Penny Wong said Australia was deeply concerned about the conflict in Myanmar since the generals seized power in a 2021 coup and urged them to abide by their commitment to follow a five-point consensus peace plan by the Association of Southeast Asian Nations (ASEAN).

“We see the instability, the insecurity, the deaths, the pain that is being caused by the conflict,” Wong told reporters ahead of Saturday’s East Asia Summit and security-focused ASEAN Regional Forum, attended by Russia, the United States, China, Japan, Britain and others.

“Fundamentally, my message from Australia to the regime is, this is not sustainable for you or for your people. And we would urge them to take a different path and to reflect the five-point consensus that ASEAN has put in place.”

The conflict pits Myanmar’s well-equipped military against a loose alliance of ethnic minority rebel groups and an armed resistance movement that has been gaining ground and testing the junta’s ability to govern.

Russia, China FMs meet as ASEAN talks get underway in Laos

An estimated 2.6 million people have been displaced by fighting. The junta has been condemned for excessive force in its air strikes on civilian areas and accused of atrocities, which it has dismissed as Western disinformation.

The military government has largely ignored the ASEAN-promoted peace effort. The 10-member bloc, of which Myanmar is a member, has hit a wall as all sides refuse to enter into dialogue.
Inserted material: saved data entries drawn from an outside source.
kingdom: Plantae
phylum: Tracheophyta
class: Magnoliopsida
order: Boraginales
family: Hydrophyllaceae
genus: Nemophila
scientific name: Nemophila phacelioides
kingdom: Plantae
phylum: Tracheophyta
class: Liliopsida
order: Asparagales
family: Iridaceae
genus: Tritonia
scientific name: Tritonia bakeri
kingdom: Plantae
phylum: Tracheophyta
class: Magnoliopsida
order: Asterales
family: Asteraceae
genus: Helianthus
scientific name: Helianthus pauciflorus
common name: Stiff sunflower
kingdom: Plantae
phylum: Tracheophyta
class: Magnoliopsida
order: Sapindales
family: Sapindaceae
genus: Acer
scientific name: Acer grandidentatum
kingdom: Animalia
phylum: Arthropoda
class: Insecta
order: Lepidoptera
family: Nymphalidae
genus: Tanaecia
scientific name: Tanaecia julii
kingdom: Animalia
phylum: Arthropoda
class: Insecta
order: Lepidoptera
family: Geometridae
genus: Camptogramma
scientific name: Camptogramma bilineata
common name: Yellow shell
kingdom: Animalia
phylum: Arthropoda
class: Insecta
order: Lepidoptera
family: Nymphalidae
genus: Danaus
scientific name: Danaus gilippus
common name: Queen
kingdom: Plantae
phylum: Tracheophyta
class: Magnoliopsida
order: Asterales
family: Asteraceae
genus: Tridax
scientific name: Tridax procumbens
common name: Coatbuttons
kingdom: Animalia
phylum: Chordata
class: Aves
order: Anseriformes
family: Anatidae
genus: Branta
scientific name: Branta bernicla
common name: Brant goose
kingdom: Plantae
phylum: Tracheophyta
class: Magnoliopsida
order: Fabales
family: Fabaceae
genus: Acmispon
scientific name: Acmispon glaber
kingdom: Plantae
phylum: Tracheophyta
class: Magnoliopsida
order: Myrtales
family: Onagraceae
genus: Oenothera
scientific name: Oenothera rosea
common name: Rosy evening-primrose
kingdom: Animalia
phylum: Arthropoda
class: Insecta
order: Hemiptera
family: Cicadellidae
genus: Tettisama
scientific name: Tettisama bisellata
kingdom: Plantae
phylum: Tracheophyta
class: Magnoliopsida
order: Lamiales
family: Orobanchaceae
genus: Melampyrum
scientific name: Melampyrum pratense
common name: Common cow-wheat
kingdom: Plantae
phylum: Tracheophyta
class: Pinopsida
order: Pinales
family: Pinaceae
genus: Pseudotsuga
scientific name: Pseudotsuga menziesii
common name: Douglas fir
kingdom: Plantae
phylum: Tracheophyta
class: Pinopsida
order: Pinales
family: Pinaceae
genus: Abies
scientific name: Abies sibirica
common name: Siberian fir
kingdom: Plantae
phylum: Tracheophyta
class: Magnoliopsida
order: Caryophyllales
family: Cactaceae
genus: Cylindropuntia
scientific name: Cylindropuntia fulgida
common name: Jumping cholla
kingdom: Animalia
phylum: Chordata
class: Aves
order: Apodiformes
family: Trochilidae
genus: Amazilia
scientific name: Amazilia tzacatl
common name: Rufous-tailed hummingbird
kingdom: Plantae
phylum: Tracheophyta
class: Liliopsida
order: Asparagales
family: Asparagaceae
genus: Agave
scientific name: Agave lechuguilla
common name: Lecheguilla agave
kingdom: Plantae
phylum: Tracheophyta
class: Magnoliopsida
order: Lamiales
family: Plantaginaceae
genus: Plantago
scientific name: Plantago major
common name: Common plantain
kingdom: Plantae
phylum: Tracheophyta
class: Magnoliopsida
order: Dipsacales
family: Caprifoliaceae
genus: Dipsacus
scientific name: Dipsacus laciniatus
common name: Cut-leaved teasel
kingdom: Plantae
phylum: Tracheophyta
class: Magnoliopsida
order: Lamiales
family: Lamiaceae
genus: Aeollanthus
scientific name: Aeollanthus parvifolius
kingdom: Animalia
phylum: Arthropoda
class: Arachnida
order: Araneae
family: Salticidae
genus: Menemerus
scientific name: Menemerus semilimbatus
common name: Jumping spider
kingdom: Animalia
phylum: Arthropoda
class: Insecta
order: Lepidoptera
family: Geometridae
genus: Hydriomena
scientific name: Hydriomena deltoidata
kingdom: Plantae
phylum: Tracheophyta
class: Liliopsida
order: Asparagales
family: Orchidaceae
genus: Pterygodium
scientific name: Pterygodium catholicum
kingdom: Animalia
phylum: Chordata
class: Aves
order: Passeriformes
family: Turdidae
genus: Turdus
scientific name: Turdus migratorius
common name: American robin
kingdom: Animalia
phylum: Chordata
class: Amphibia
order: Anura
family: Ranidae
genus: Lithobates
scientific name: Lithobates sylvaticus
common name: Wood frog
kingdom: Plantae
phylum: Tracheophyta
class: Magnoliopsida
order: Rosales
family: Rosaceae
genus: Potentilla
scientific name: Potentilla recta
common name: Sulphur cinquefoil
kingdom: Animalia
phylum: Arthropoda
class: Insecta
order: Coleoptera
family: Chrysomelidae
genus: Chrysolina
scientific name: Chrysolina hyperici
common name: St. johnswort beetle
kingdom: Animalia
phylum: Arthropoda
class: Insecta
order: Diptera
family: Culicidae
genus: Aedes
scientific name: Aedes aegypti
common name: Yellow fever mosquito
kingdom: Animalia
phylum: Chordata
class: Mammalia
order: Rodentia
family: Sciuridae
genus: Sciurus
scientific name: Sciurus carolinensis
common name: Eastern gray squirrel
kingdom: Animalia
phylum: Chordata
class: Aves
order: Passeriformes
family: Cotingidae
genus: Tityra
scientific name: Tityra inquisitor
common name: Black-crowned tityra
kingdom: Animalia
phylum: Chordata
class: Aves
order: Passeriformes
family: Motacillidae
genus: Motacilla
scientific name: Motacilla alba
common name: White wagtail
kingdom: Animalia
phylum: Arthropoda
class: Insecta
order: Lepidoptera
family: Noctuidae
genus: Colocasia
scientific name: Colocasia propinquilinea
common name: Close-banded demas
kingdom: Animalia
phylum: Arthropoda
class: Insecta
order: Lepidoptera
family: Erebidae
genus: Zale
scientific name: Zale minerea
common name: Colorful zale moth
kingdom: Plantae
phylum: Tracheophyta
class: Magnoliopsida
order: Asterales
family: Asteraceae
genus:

Concern over dangerous actions

The Myanmar civil war is expected to be addressed by US Secretary of State Antony Blinken, who arrived in Laos early Saturday and will meet ASEAN counterparts and hold bilateral talks with Chinese Foreign Minister Wang Yi.

Blinken will, according to a statement, reiterate calls for following international law in the South China Sea, where the United States has criticised what it sees as repeated aggression by Beijing’s coastguard against vessels of defence ally the Philippines.

The Philippines and China have clashed repeatedly at sea and rhetorically this past year over incidents near two disputed shoals within Manila’s exclusive economic zone (EEZ), far from the Chinese mainland, causing regional concern about an escalation in waters through which about $3 trillion of annual trade passes.

The Philippines this week said it had reached an arrangement with China allowing Manila’s vessels to reach troops stationed on a navy ship that was intentionally run aground in 1999 at the Second Thomas Shoal, a presence that has angered China for years.

The Philippines said it had completed a personnel rotation and resupply mission unimpeded at the shoal on Saturday with “no untoward incidents reported”.

Australia’s Wong said it was important that EEZs in the South China Sea were secure, that international waterways remained accessible and that tensions were de-escalated.

“We are very concerned about any actions which are destabilising, which are dangerous and which are contrary to international law,” Wong said.